In fact, it’s become fashionable to say that language is arbitrary, and definitions are, at best, approximations. Indeed, many writers accept these tenets without even realizing that they’ve accepted them and without any regard for the fact that it’s not actually possible to write clearly unless you know the meaning of the words you’re using.
If you don’t know the meaning of the words you’re using, your writing will be unclear, and readers will not grasp your intent.
Clarity is the number one priority in all issues of writing style.
It is certainly true that language evolves, and that words develop new nuances and new meanings. This is natural and it is good.
This natural process does not, however, negate objectivity, but just the opposite: the evolutionary process of language is gradual, so that at any given period, the words you’re using do possess a definite meaning.
If a word does not possess a definite meaning, it’s a non-word (and there are examples of these: “postmodernism” being one of them).
What I’ve just described is the place from which every writer must proceed: Words possess a definite meaning. That is the beginning. This point is critical to note, because it’s the foundation upon which the rest of all literary knowledge is built.
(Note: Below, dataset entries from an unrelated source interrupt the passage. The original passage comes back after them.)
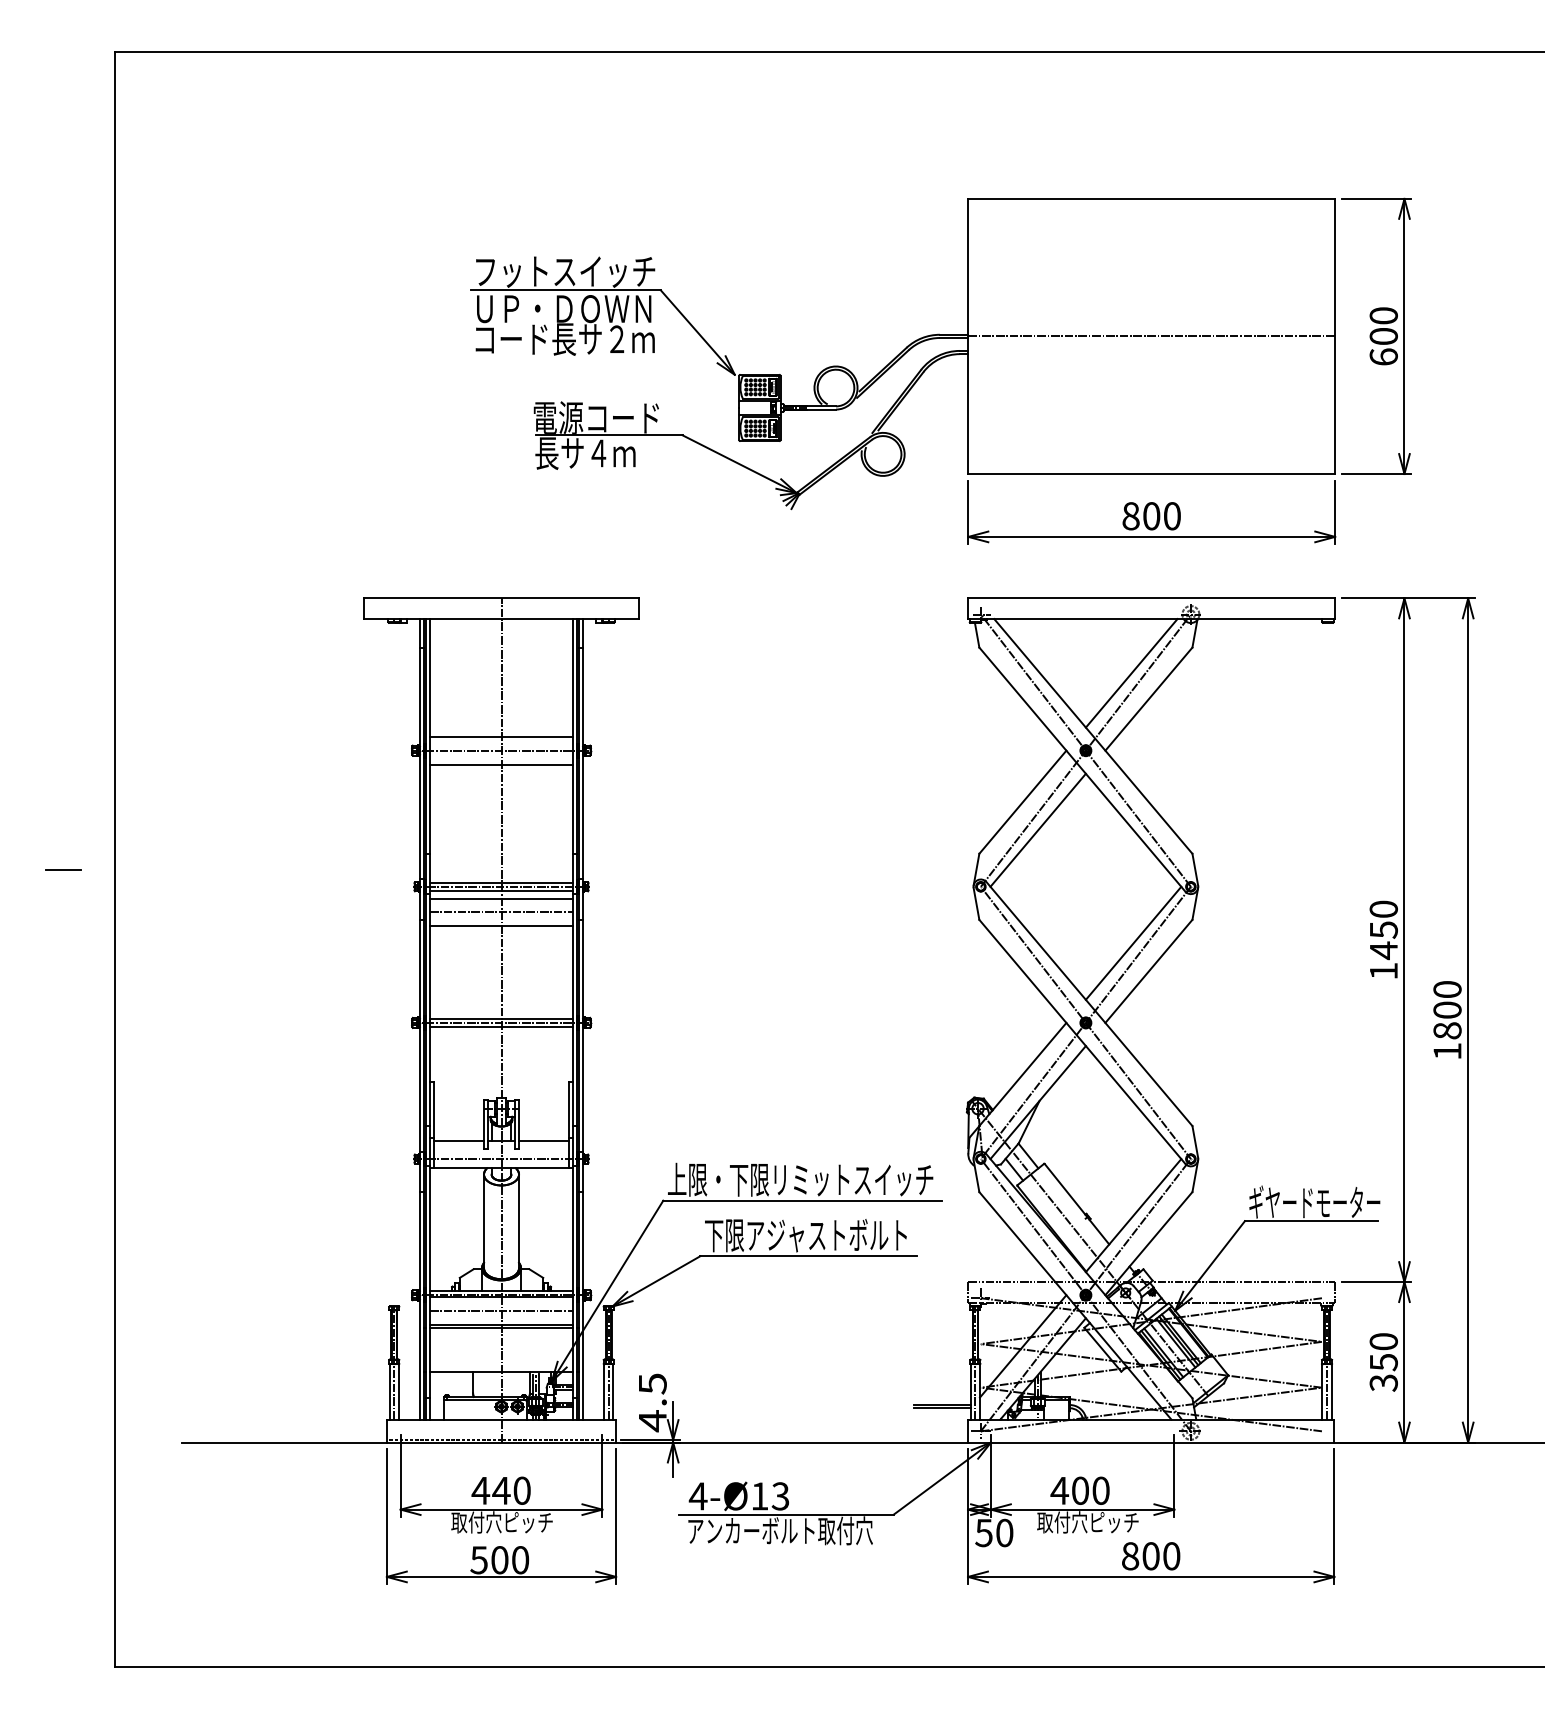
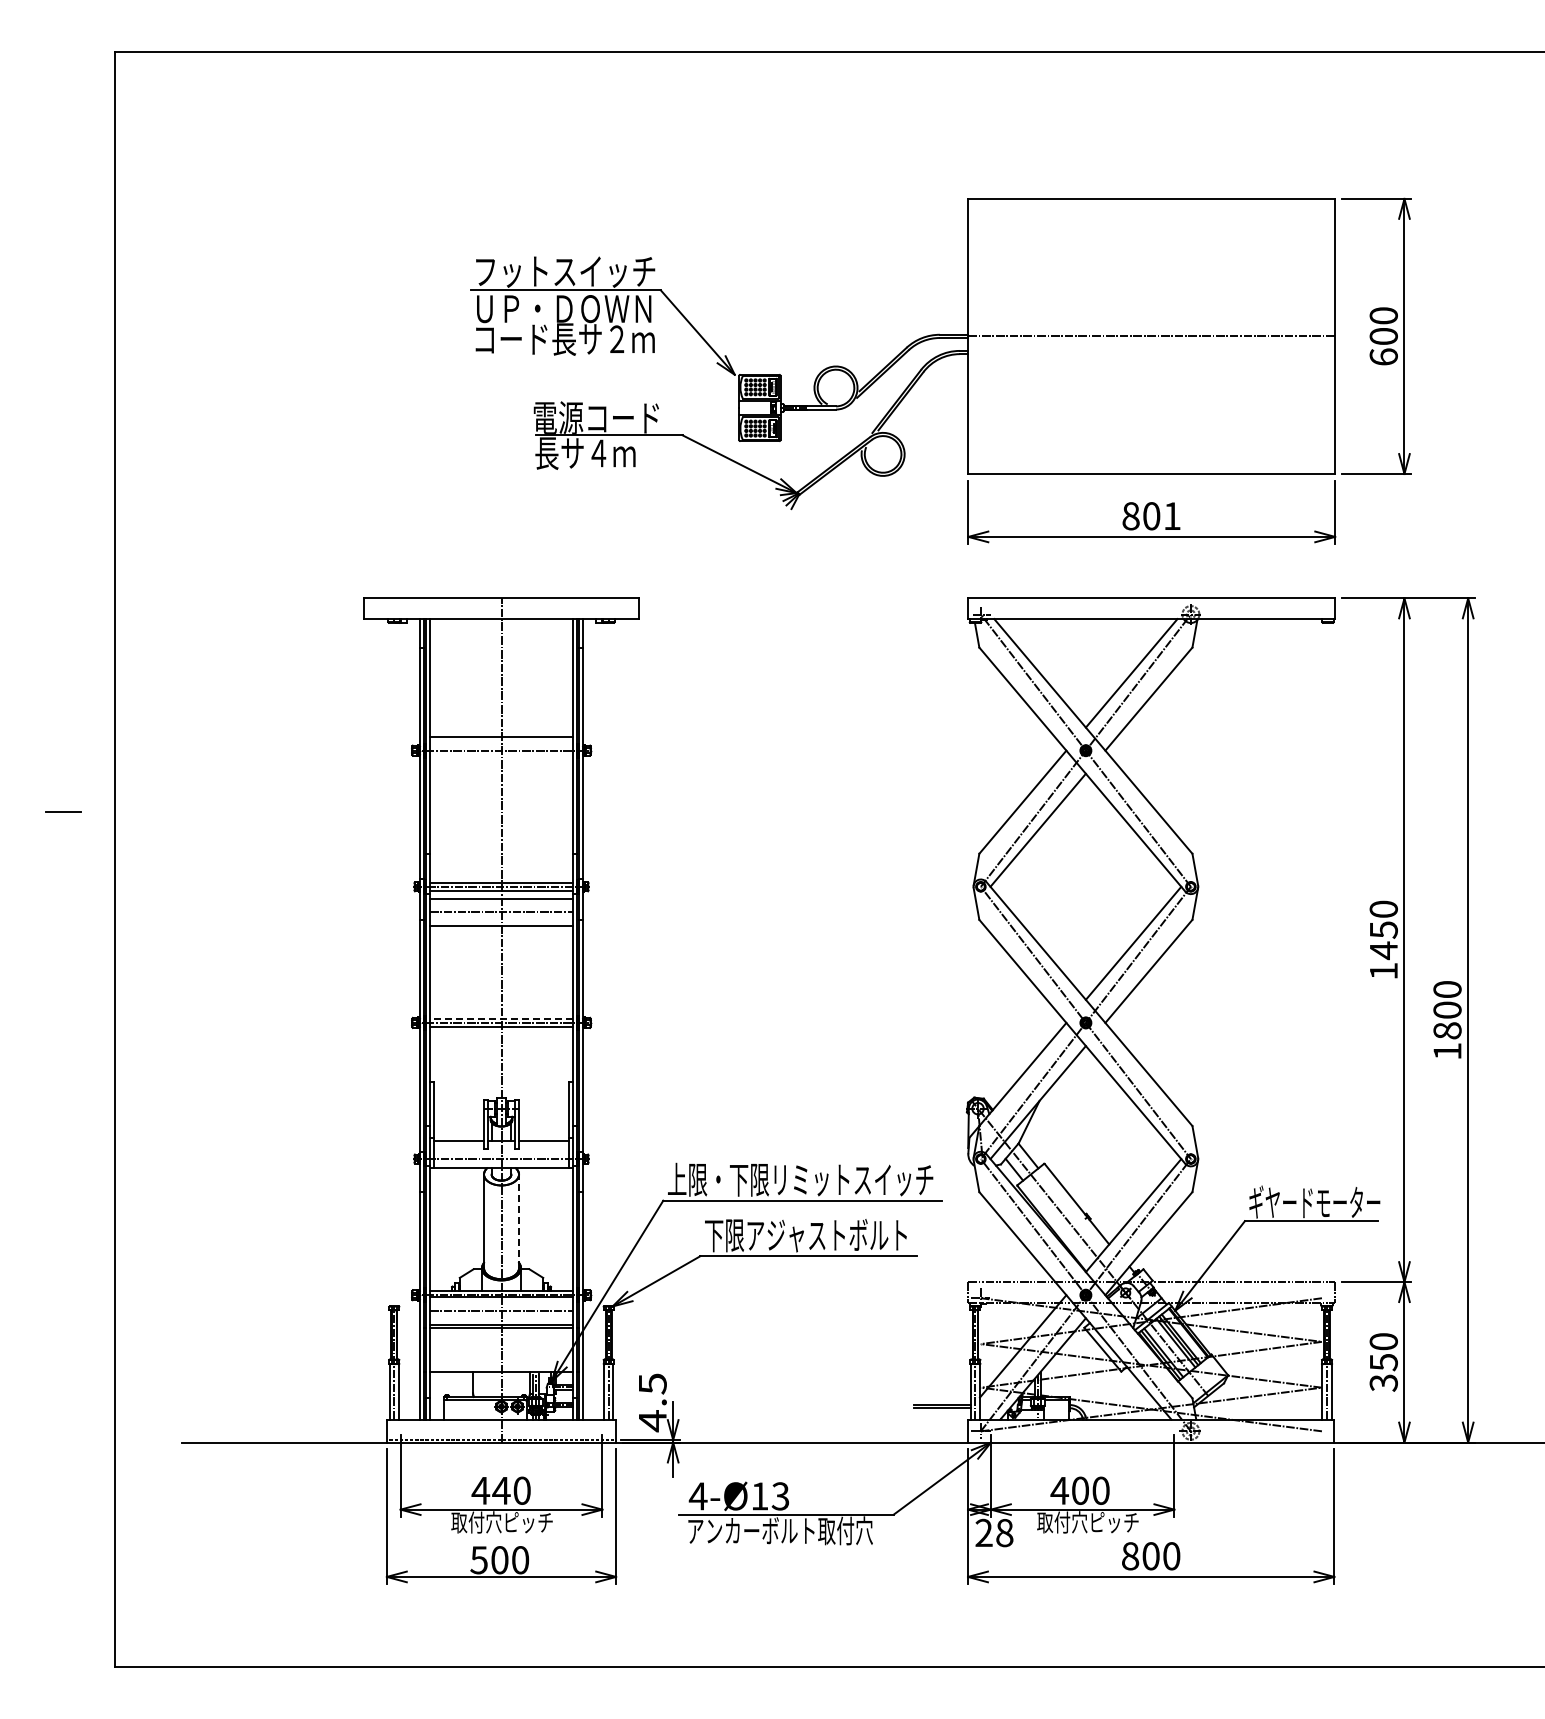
text at (1172, 516): 800 -> 801
line at (501, 764): present -> none
line at (63, 869) position: (63, 869) -> (63, 811)
line at (501, 1018): solid -> dashed
line at (519, 1221): solid -> dashed
text at (994, 1532): 50 -> 28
But to fully understand the nature of words, we must ask ourselves next: what are words, exactly?
Words are what philosophers call abstractions. Abstractions are the human method of grasping things in nature. Our brains work by means of abstractions — i.e. concepts — which are, in essence, words.
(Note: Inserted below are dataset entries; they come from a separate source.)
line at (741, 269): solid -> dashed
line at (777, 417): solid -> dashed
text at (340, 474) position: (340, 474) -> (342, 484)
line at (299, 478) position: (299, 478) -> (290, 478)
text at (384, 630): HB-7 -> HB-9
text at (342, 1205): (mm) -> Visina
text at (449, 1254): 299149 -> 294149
For instance, when as a child you first discovered the meaning of the word “pencil,” you had to at some point be shown what in actuality a pencil is — i.e. this object. Once you learned that that’s what the word “pencil” referred to, the word was absorbed and retained by your brain, so that thereafter when you heard or saw the word “pencil,” you knew automatically what a pencil was. You grasped the actual thing in reality that is a pencil, and that knowledge paved the way for you to differentiate it from, for example, a pen, or a crayon.
That, in a nutshell, is the uniquely human method of learning, which language empowers us with.
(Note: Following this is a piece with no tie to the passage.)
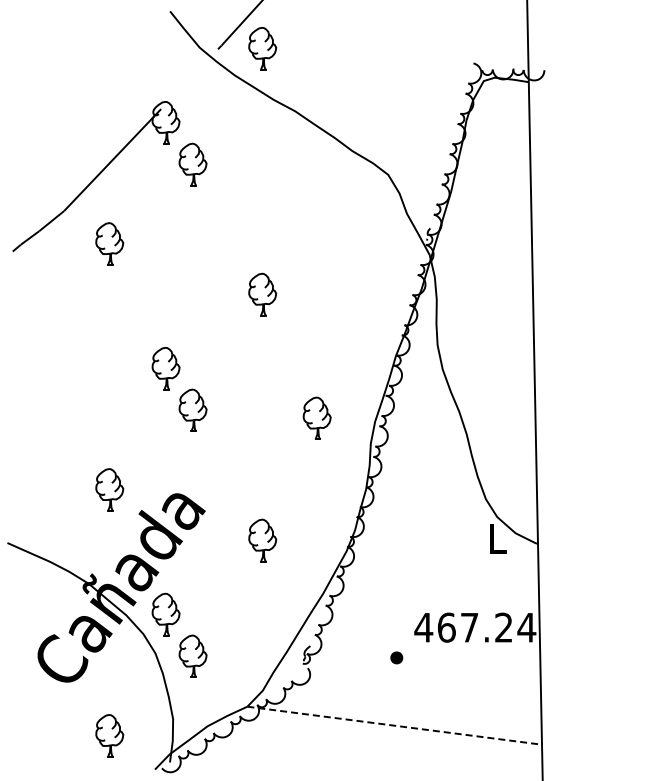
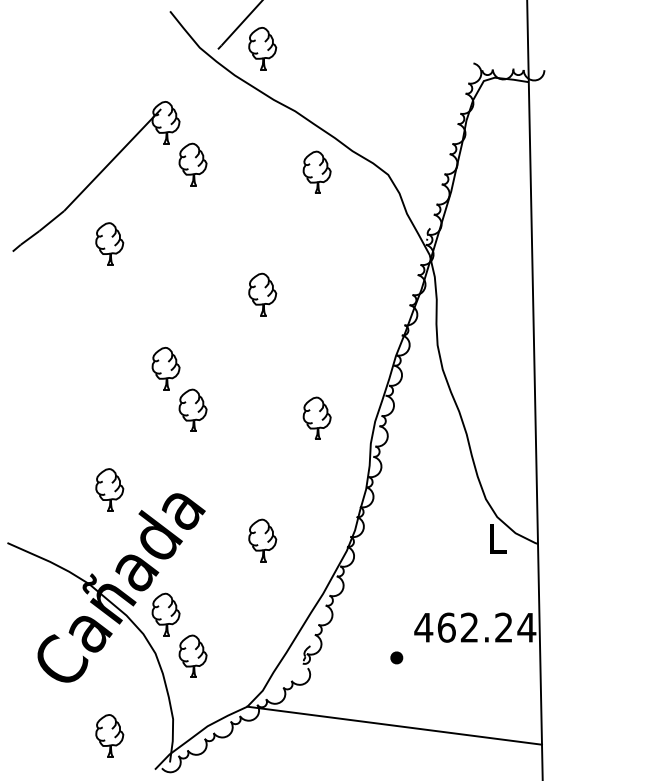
part at (316, 171): none -> present
text at (468, 627): 467.24 -> 462.24
line at (394, 725): dashed -> solid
Thus you yourself learned to use the word pencil in a meaningful way: The sentence “I write with a pencil” became for your mind not an unintelligible string of words, but denoted an act that you understood.
That very process which I’ve just described is, in abbreviated form, the process we all must go through in learning every single word we know.
The art of writing is this same process in more intensive form.
Why, though, is this important?
Art by definition is communication — communication between the artist and the audience. If it’s not communicable, it’s not art.
If in your literature you reject the notion that language is definite, you will not only confuse and frustrate your readers, but worse: you will confuse and frustrate yourself, because you won’t know the meaning of the things you’re trying to communicate.
And that is why intelligibility is the hallmark of quality art.